Input material:
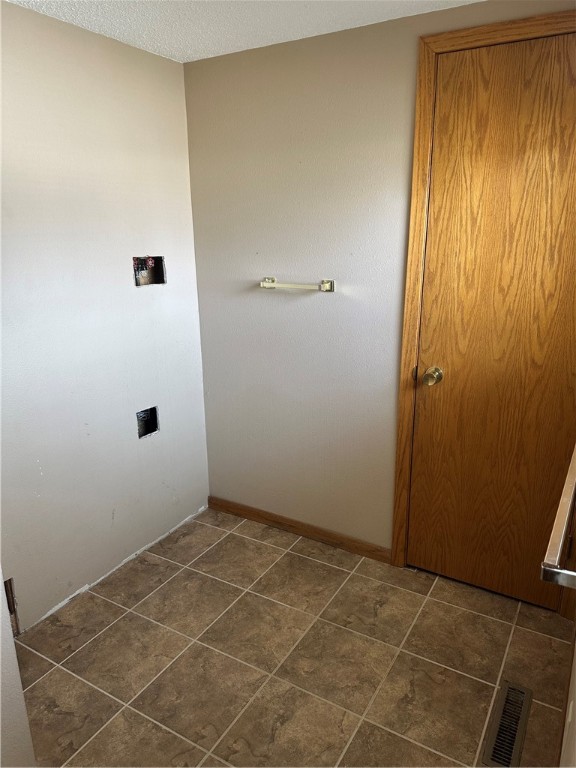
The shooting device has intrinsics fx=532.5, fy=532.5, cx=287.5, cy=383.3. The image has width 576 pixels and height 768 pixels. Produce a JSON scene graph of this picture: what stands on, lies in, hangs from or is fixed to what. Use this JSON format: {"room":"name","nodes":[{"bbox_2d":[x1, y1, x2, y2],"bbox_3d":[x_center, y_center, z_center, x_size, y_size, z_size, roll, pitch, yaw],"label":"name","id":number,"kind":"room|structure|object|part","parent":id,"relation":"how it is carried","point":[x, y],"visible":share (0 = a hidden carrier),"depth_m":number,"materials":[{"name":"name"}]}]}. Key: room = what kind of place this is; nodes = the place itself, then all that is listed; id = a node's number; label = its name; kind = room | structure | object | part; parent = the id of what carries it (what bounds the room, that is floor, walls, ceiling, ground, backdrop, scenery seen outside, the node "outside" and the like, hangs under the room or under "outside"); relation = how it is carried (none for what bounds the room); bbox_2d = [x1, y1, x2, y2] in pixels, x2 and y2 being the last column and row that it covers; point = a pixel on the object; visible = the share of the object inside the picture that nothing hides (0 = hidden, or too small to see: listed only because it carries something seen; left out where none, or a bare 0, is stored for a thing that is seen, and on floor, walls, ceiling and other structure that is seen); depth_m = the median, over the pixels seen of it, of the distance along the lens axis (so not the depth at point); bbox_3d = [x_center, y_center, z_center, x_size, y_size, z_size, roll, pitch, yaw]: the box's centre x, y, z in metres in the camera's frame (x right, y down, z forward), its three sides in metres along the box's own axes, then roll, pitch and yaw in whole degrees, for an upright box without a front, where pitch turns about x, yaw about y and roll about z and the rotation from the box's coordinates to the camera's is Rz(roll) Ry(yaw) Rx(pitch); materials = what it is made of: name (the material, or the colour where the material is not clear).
{"room":"laundry room","nodes":[
{"label":"laundry room","id":0,"kind":"room"},
{"bbox_2d":[0,568,36,767],"bbox_3d":[-1.104,0.208,1.153,0.804,2.157,0.661,9,19,29],"label":"near left wall","id":1,"kind":"structure","parent":0,"point":[0,601],"depth_m":1.40,"materials":[{"name":"white paint"}]},
{"bbox_2d":[0,1,209,630],"bbox_3d":[-1.024,-0.143,1.974,0.121,2.261,2.141,9,19,29],"label":"left wall","id":2,"kind":"structure","parent":0,"point":[174,291],"depth_m":2.19,"materials":[{"name":"paint"}]},
{"bbox_2d":[4,577,19,635],"bbox_3d":[-1.099,0.858,2.038,0.074,0.240,0.091,9,19,29],"label":"wall opening","id":3,"kind":"object","parent":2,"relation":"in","point":[10,584],"visible":0.62,"depth_m":2.05,"materials":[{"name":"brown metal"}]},
{"bbox_2d":[136,406,158,438],"bbox_3d":[-0.707,0.190,2.591,0.084,0.146,0.151,9,19,29],"label":"electrical box","id":4,"kind":"object","parent":2,"relation":"in","point":[155,417],"visible":0.58,"depth_m":2.62,"materials":[{"name":"black metal"}]},
{"bbox_2d":[133,255,165,285],"bbox_3d":[-0.650,-0.515,2.444,0.090,0.137,0.193,9,19,29],"label":"electrical box","id":5,"kind":"object","parent":2,"relation":"in","point":[136,283],"visible":0.68,"depth_m":2.48,"materials":[{"name":"metal"}]},
{"bbox_2d":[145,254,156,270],"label":"water valve","id":6,"kind":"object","parent":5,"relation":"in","point":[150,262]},
{"bbox_2d":[5,0,481,62],"bbox_3d":[-0.160,-1.046,0.790,2.641,0.104,2.856,9,19,29],"label":"ceiling","id":7,"kind":"structure","parent":0,"point":[75,0],"depth_m":1.93,"materials":[{"name":"white paint"}]},
{"bbox_2d":[15,507,573,767],"bbox_3d":[-0.285,1.228,1.443,2.400,0.099,3.125,9,19,29],"label":"tile floor","id":8,"kind":"structure","parent":0,"point":[233,534],"depth_m":1.96,"materials":[{"name":"brown tile"}]},
{"bbox_2d":[482,681,532,767],"bbox_3d":[0.704,1.086,1.696,0.099,0.008,0.331,9,19,29],"label":"floor vent","id":9,"kind":"object","parent":8,"relation":"in","point":[516,754],"visible":0.98,"depth_m":1.68,"materials":[{"name":"brown metal"}]},
{"bbox_2d":[180,0,575,561],"bbox_3d":[0.421,-0.259,2.327,2.110,2.288,0.122,9,19,29],"label":"back wall","id":10,"kind":"structure","parent":0,"point":[261,58],"depth_m":2.39,"materials":[{"name":"paint"}]},
{"bbox_2d":[260,277,335,291],"bbox_3d":[0.032,-0.443,2.379,0.365,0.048,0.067,9,19,29],"label":"towel bar","id":11,"kind":"object","parent":10,"relation":"attached to","point":[326,284],"visible":0.99,"depth_m":2.35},
{"bbox_2d":[207,496,391,563],"bbox_3d":[0.021,0.744,2.773,1.102,0.075,0.013,9,19,29],"label":"baseboard","id":12,"kind":"structure","parent":10,"relation":"attached to","point":[279,523],"depth_m":2.73,"materials":[{"name":"brown wood"}]},
{"bbox_2d":[392,7,575,570],"bbox_3d":[0.864,-0.136,2.030,0.808,2.174,0.086,9,19,29],"label":"door frame","id":13,"kind":"structure","parent":10,"relation":"attached to","point":[485,36],"depth_m":2.03,"materials":[{"name":"brown wood"}]},
{"bbox_2d":[410,28,575,610],"bbox_3d":[0.840,-0.101,2.002,0.687,2.103,0.108,9,19,29],"label":"wooden door","id":14,"kind":"structure","parent":13,"relation":"in","point":[443,87],"depth_m":2.03,"materials":[{"name":"brown wood"}]},
{"bbox_3d":[0.593,-0.030,2.203,0.068,0.065,0.074,9,19,29],"label":"doorknob","id":15,"kind":"part","parent":14,"relation":"part of","materials":[{"name":"gold metal"}]},
{"bbox_2d":[540,441,575,589],"bbox_3d":[0.582,0.210,1.029,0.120,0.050,0.685,9,19,29],"label":"towel bar","id":16,"kind":"object","parent":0,"point":[562,517],"visible":1,"depth_m":0.83,"materials":[{"name":"silver metal"}]},
{"bbox_2d":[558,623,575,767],"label":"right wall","id":17,"kind":"structure","parent":0,"point":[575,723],"depth_m":1.28,"materials":[{"name":"paint"}]}
]}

Task requirements:
A word-for-word copy of the material is required; pictures stay out of it.

Solution:
The shooting device has intrinsics fx=532.5, fy=532.5, cx=287.5, cy=383.3. The image has width 576 pixels and height 768 pixels. Produce a JSON scene graph of this picture: what stands on, lies in, hangs from or is fixed to what. Use this JSON format: {"room":"name","nodes":[{"bbox_2d":[x1, y1, x2, y2],"bbox_3d":[x_center, y_center, z_center, x_size, y_size, z_size, roll, pitch, yaw],"label":"name","id":number,"kind":"room|structure|object|part","parent":id,"relation":"how it is carried","point":[x, y],"visible":share (0 = a hidden carrier),"depth_m":number,"materials":[{"name":"name"}]}]}. Key: room = what kind of place this is; nodes = the place itself, then all that is listed; id = a node's number; label = its name; kind = room | structure | object | part; parent = the id of what carries it (what bounds the room, that is floor, walls, ceiling, ground, backdrop, scenery seen outside, the node "outside" and the like, hangs under the room or under "outside"); relation = how it is carried (none for what bounds the room); bbox_2d = [x1, y1, x2, y2] in pixels, x2 and y2 being the last column and row that it covers; point = a pixel on the object; visible = the share of the object inside the picture that nothing hides (0 = hidden, or too small to see: listed only because it carries something seen; left out where none, or a bare 0, is stored for a thing that is seen, and on floor, walls, ceiling and other structure that is seen); depth_m = the median, over the pixels seen of it, of the distance along the lens axis (so not the depth at point); bbox_3d = [x_center, y_center, z_center, x_size, y_size, z_size, roll, pitch, yaw]: the box's centre x, y, z in metres in the camera's frame (x right, y down, z forward), its three sides in metres along the box's own axes, then roll, pitch and yaw in whole degrees, for an upright box without a front, where pitch turns about x, yaw about y and roll about z and the rotation from the box's coordinates to the camera's is Rz(roll) Ry(yaw) Rx(pitch); materials = what it is made of: name (the material, or the colour where the material is not clear).
{"room":"laundry room","nodes":[
{"label":"laundry room","id":0,"kind":"room"},
{"bbox_2d":[0,568,36,767],"bbox_3d":[-1.104,0.208,1.153,0.804,2.157,0.661,9,19,29],"label":"near left wall","id":1,"kind":"structure","parent":0,"point":[0,601],"depth_m":1.40,"materials":[{"name":"white paint"}]},
{"bbox_2d":[0,1,209,630],"bbox_3d":[-1.024,-0.143,1.974,0.121,2.261,2.141,9,19,29],"label":"left wall","id":2,"kind":"structure","parent":0,"point":[174,291],"depth_m":2.19,"materials":[{"name":"paint"}]},
{"bbox_2d":[4,577,19,635],"bbox_3d":[-1.099,0.858,2.038,0.074,0.240,0.091,9,19,29],"label":"wall opening","id":3,"kind":"object","parent":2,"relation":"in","point":[10,584],"visible":0.62,"depth_m":2.05,"materials":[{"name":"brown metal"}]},
{"bbox_2d":[136,406,158,438],"bbox_3d":[-0.707,0.190,2.591,0.084,0.146,0.151,9,19,29],"label":"electrical box","id":4,"kind":"object","parent":2,"relation":"in","point":[155,417],"visible":0.58,"depth_m":2.62,"materials":[{"name":"black metal"}]},
{"bbox_2d":[133,255,165,285],"bbox_3d":[-0.650,-0.515,2.444,0.090,0.137,0.193,9,19,29],"label":"electrical box","id":5,"kind":"object","parent":2,"relation":"in","point":[136,283],"visible":0.68,"depth_m":2.48,"materials":[{"name":"metal"}]},
{"bbox_2d":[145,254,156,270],"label":"water valve","id":6,"kind":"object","parent":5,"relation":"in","point":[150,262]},
{"bbox_2d":[5,0,481,62],"bbox_3d":[-0.160,-1.046,0.790,2.641,0.104,2.856,9,19,29],"label":"ceiling","id":7,"kind":"structure","parent":0,"point":[75,0],"depth_m":1.93,"materials":[{"name":"white paint"}]},
{"bbox_2d":[15,507,573,767],"bbox_3d":[-0.285,1.228,1.443,2.400,0.099,3.125,9,19,29],"label":"tile floor","id":8,"kind":"structure","parent":0,"point":[233,534],"depth_m":1.96,"materials":[{"name":"brown tile"}]},
{"bbox_2d":[482,681,532,767],"bbox_3d":[0.704,1.086,1.696,0.099,0.008,0.331,9,19,29],"label":"floor vent","id":9,"kind":"object","parent":8,"relation":"in","point":[516,754],"visible":0.98,"depth_m":1.68,"materials":[{"name":"brown metal"}]},
{"bbox_2d":[180,0,575,561],"bbox_3d":[0.421,-0.259,2.327,2.110,2.288,0.122,9,19,29],"label":"back wall","id":10,"kind":"structure","parent":0,"point":[261,58],"depth_m":2.39,"materials":[{"name":"paint"}]},
{"bbox_2d":[260,277,335,291],"bbox_3d":[0.032,-0.443,2.379,0.365,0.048,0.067,9,19,29],"label":"towel bar","id":11,"kind":"object","parent":10,"relation":"attached to","point":[326,284],"visible":0.99,"depth_m":2.35},
{"bbox_2d":[207,496,391,563],"bbox_3d":[0.021,0.744,2.773,1.102,0.075,0.013,9,19,29],"label":"baseboard","id":12,"kind":"structure","parent":10,"relation":"attached to","point":[279,523],"depth_m":2.73,"materials":[{"name":"brown wood"}]},
{"bbox_2d":[392,7,575,570],"bbox_3d":[0.864,-0.136,2.030,0.808,2.174,0.086,9,19,29],"label":"door frame","id":13,"kind":"structure","parent":10,"relation":"attached to","point":[485,36],"depth_m":2.03,"materials":[{"name":"brown wood"}]},
{"bbox_2d":[410,28,575,610],"bbox_3d":[0.840,-0.101,2.002,0.687,2.103,0.108,9,19,29],"label":"wooden door","id":14,"kind":"structure","parent":13,"relation":"in","point":[443,87],"depth_m":2.03,"materials":[{"name":"brown wood"}]},
{"bbox_3d":[0.593,-0.030,2.203,0.068,0.065,0.074,9,19,29],"label":"doorknob","id":15,"kind":"part","parent":14,"relation":"part of","materials":[{"name":"gold metal"}]},
{"bbox_2d":[540,441,575,589],"bbox_3d":[0.582,0.210,1.029,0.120,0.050,0.685,9,19,29],"label":"towel bar","id":16,"kind":"object","parent":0,"point":[562,517],"visible":1,"depth_m":0.83,"materials":[{"name":"silver metal"}]},
{"bbox_2d":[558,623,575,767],"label":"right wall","id":17,"kind":"structure","parent":0,"point":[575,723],"depth_m":1.28,"materials":[{"name":"paint"}]}
]}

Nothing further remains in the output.